VISUAL QUESTION ANSWERING FROM ANOTHER PERSPECTIVE: CLEVR MENTAL ROTATION TESTS

Abstract

Different types of mental rotation tests have been used extensively in psychology to understand human visual reasoning and perception. Understanding what an object or visual scene would look like from another viewpoint is a challenging problem that is made even harder if it must be performed from a single image. 3D computer vision has a long history of examining related problems. However, often what one is most interested in is the answer to a relatively simple question posed in another visual frame of reference -as opposed to creating a full 3D reconstruction. Mental rotations tests can also manifest as consequential questions in the real world such as: does the pedestrian that I see, see the car that I am driving? We explore a controlled setting whereby questions are posed about the properties of a scene if the scene were observed from another viewpoint. To do this we have created a new version of the CLEVR VQA problem setup and dataset that we call CLEVR Mental Rotation Tests or CLEVR-MRT, where the goal is to answer questions about the original CLEVR viewpoint given a single image obtained from a different viewpoint of the same scene. Using CLEVR Mental Rotation Tests we examine standard state of the art methods, show how they fall short, then explore novel neural architectures that involve inferring representations encoded as feature volumes describing a scene. Our new methods use rigid transformations of feature volumes conditioned on the viewpoint camera. We examine the efficacy of different model variants through performing a rigorous ablation study. Furthermore, we examine the use of contrastive learning to infer a volumetric encoder in a self-supervised manner and find that this approach yields the best results of our study using CLEVR-MRT.
--------------------------------------------------
◆ **WHAT IS EXPECTED**: In the abstract on CLEVR Mental Rotation Tests above, list each thing the authors say "we examine."

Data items
--------------------------------------------------
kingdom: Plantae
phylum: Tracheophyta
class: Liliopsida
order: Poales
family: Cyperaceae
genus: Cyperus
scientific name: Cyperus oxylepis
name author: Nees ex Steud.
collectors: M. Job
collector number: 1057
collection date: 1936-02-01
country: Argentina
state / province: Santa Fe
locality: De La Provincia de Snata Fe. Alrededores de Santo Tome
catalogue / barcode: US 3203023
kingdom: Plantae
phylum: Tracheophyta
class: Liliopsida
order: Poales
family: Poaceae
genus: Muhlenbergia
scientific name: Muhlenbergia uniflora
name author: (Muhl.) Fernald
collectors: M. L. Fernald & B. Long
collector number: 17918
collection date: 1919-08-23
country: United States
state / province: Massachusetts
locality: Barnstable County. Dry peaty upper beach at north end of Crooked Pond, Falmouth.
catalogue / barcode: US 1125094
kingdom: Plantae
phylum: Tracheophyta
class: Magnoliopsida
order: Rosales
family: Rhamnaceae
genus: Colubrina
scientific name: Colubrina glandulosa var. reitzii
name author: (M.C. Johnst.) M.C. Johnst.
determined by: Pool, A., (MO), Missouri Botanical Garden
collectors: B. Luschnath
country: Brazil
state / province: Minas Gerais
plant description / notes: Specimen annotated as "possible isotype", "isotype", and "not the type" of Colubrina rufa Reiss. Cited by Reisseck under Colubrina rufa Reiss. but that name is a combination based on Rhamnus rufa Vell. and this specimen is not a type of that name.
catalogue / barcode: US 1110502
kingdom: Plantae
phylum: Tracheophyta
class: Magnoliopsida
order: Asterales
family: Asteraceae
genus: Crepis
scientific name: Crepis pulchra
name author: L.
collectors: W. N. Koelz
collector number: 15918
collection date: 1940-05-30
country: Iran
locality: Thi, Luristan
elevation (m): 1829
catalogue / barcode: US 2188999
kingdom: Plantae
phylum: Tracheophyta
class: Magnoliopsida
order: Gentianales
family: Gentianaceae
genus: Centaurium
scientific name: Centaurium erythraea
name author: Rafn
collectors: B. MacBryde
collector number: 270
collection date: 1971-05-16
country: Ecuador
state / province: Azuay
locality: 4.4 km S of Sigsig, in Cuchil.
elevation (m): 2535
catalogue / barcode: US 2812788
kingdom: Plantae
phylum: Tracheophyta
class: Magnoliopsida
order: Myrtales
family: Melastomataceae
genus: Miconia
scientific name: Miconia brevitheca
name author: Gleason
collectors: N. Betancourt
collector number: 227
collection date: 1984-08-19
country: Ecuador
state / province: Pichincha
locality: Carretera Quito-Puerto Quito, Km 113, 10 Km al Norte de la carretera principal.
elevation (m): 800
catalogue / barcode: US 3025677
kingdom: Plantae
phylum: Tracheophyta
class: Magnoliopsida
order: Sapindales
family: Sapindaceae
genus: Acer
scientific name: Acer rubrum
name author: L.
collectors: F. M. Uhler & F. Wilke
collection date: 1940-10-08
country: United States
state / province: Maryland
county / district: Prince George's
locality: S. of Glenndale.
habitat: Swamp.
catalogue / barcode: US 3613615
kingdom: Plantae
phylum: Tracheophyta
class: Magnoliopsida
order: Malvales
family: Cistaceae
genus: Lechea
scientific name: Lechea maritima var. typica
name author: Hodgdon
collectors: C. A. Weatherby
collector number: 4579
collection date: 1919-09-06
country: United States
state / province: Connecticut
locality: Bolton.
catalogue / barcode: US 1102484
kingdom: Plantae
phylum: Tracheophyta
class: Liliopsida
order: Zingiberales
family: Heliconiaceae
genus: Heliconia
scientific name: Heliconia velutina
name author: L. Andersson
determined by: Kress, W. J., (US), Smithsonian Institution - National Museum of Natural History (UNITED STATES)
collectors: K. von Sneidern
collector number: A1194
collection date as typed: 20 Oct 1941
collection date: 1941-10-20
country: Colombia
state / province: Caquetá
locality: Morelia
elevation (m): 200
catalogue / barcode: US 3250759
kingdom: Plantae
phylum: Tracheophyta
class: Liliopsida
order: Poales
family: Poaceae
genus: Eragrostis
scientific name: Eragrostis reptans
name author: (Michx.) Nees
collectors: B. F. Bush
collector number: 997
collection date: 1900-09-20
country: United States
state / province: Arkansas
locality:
--------------------------------------------------
◆ **EXERCISE SOLUTION**:
- standard state of the art methods
- the efficacy of different model variants, through a rigorous ablation study
- the use of contrastive learning to infer a volumetric encoder in a self-supervised manner